═══ Given data
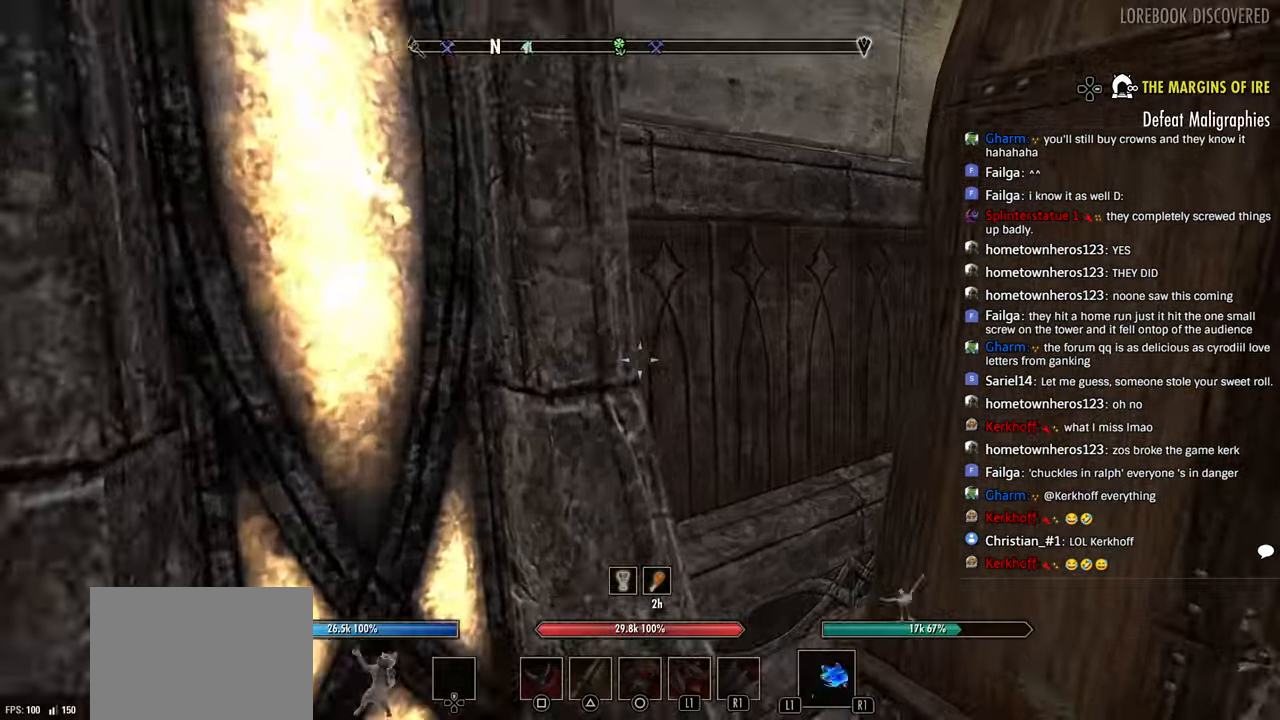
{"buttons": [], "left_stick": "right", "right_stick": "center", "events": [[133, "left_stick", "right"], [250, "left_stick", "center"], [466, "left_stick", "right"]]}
══════
═══ Given data
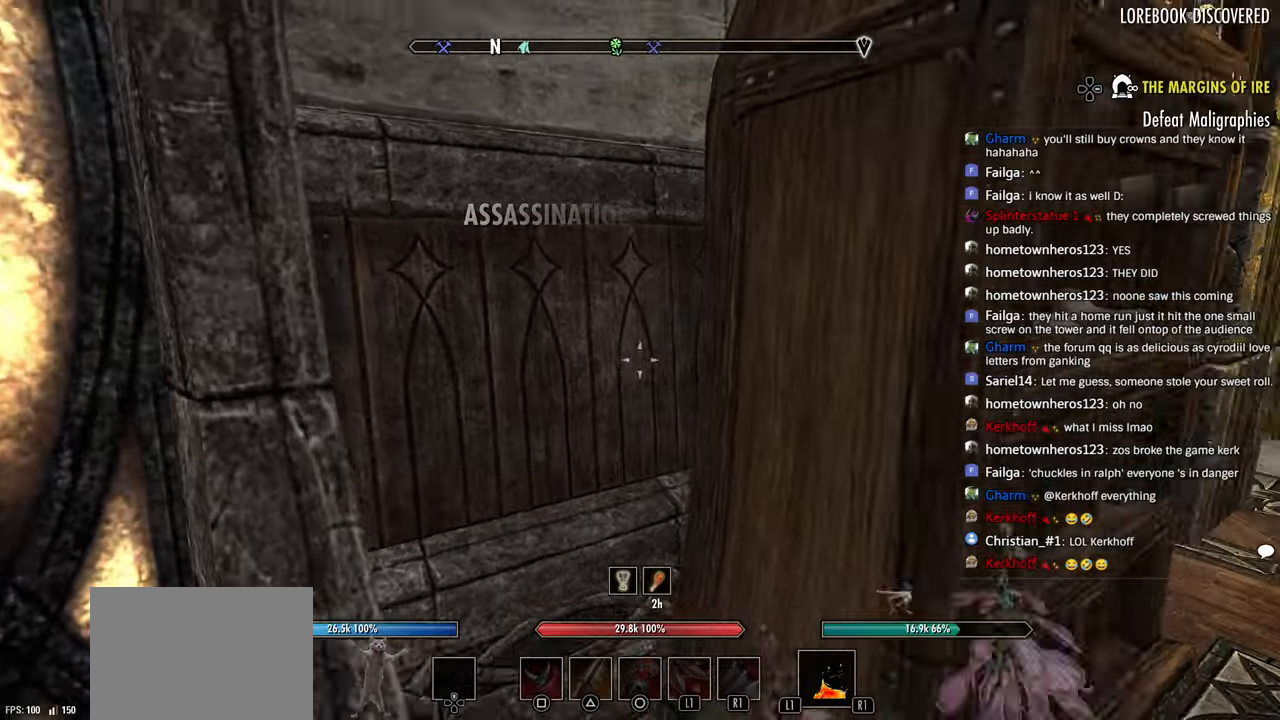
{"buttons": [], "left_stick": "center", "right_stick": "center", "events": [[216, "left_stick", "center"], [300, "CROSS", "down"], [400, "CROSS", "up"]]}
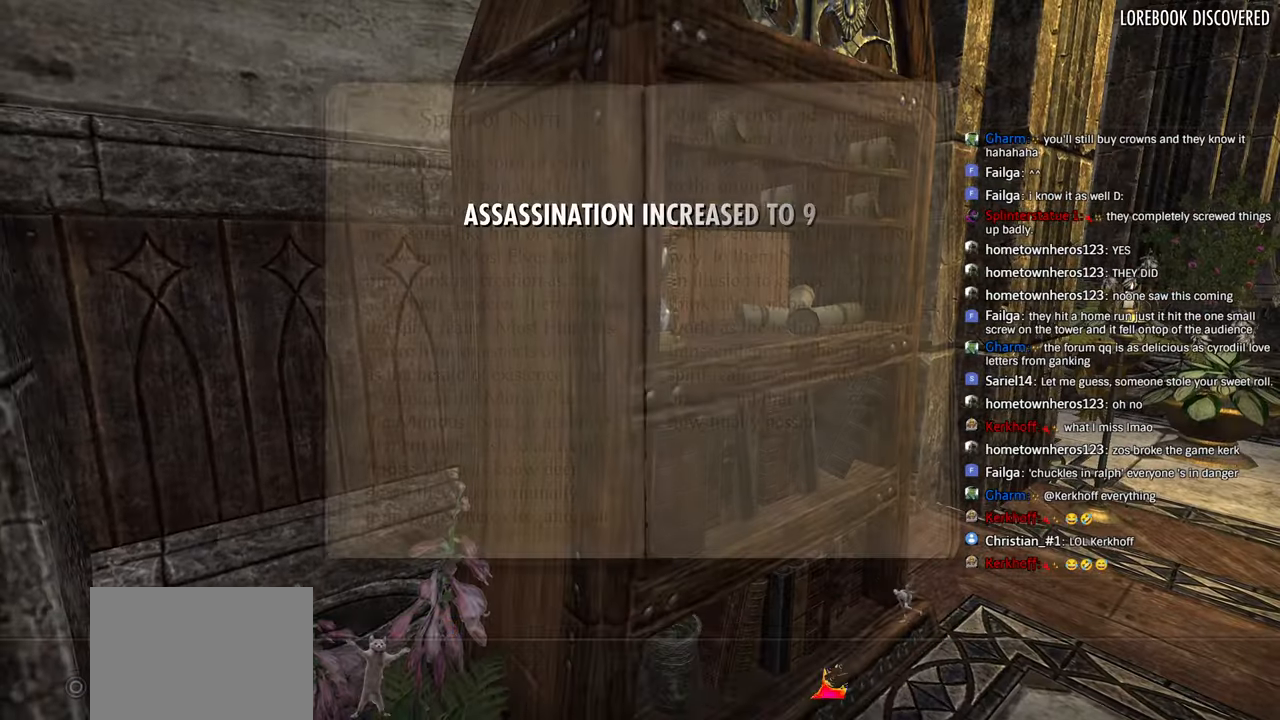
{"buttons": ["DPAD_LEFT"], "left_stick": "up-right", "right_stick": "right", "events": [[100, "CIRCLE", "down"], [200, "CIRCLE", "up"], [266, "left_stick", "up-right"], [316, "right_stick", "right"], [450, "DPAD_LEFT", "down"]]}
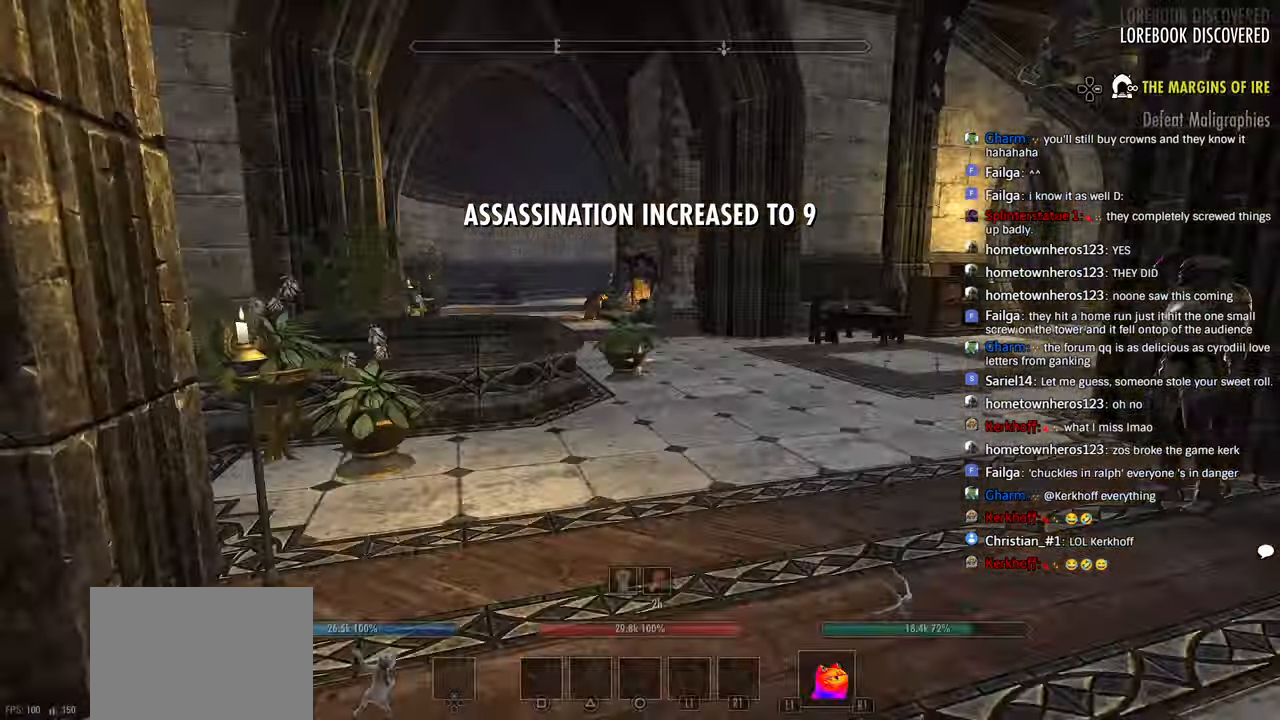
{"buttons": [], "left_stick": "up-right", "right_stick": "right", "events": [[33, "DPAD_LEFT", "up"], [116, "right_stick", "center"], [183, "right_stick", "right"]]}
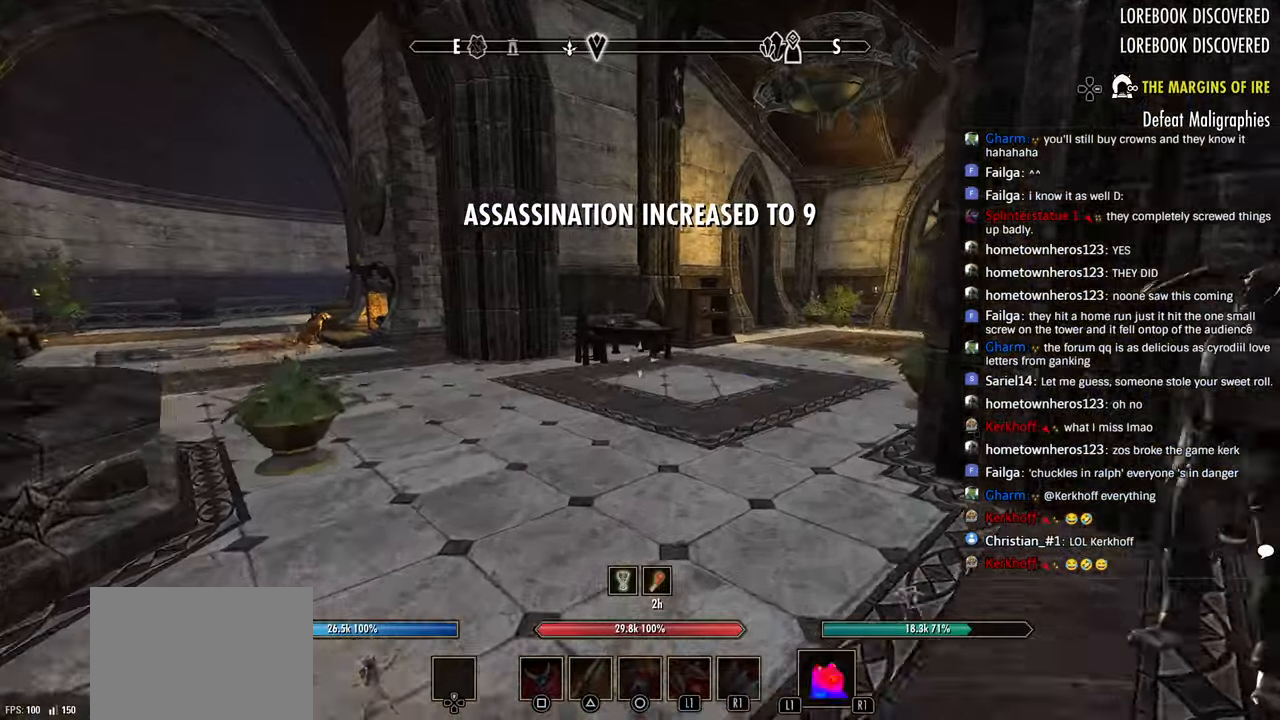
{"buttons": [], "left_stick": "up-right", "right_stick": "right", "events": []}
══════
═══ Given data
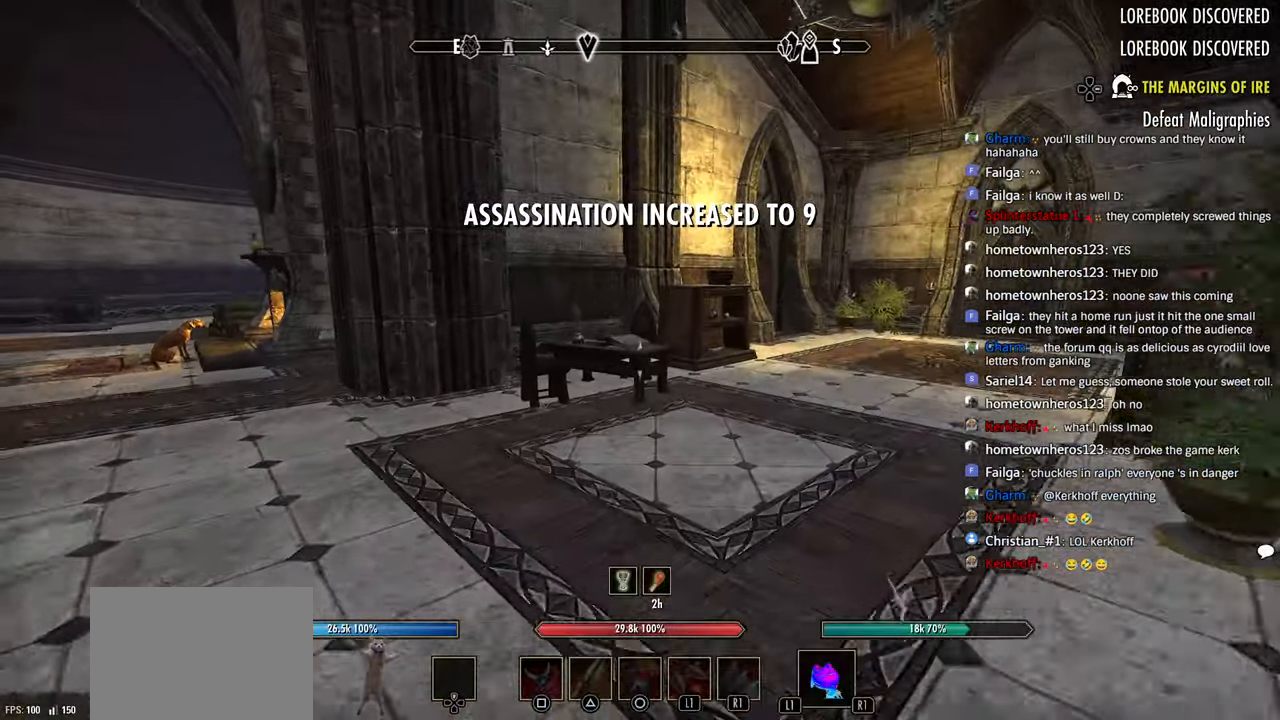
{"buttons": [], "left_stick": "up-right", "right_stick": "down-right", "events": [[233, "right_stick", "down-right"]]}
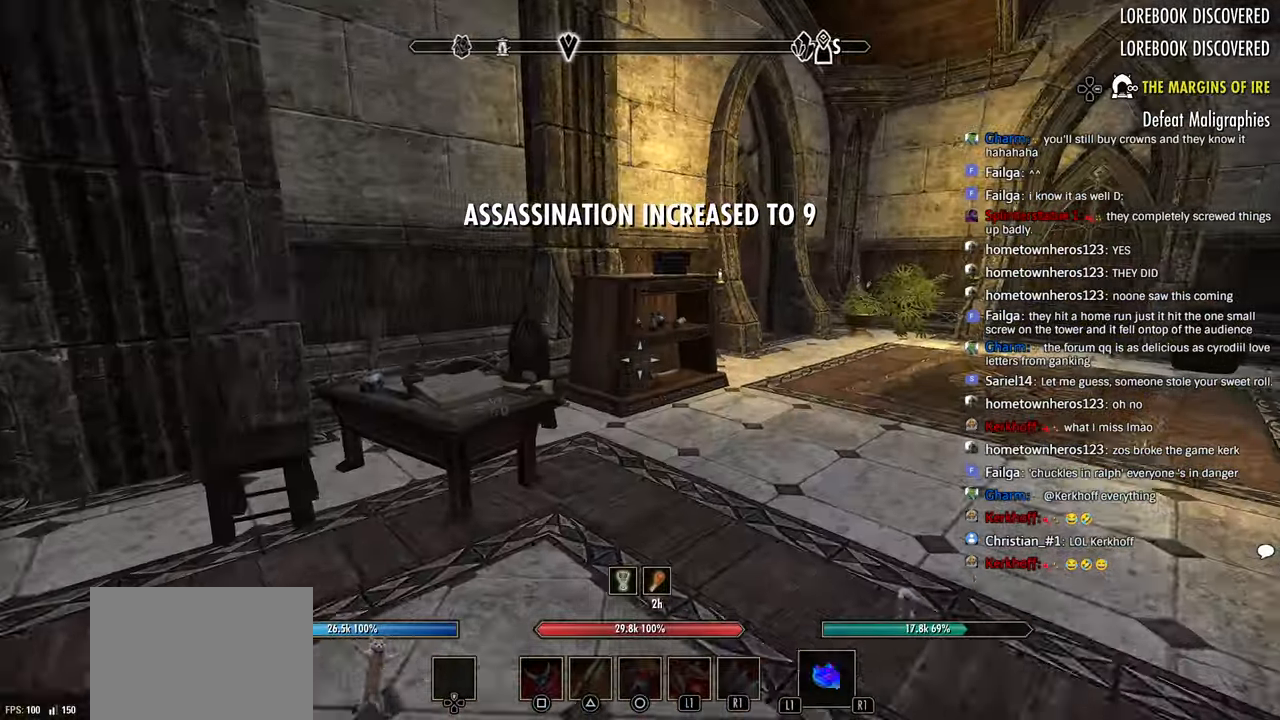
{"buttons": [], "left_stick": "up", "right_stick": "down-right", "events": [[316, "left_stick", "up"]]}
══════
To do: Give only the number of lines above holding "center".

Solution to the problem: 3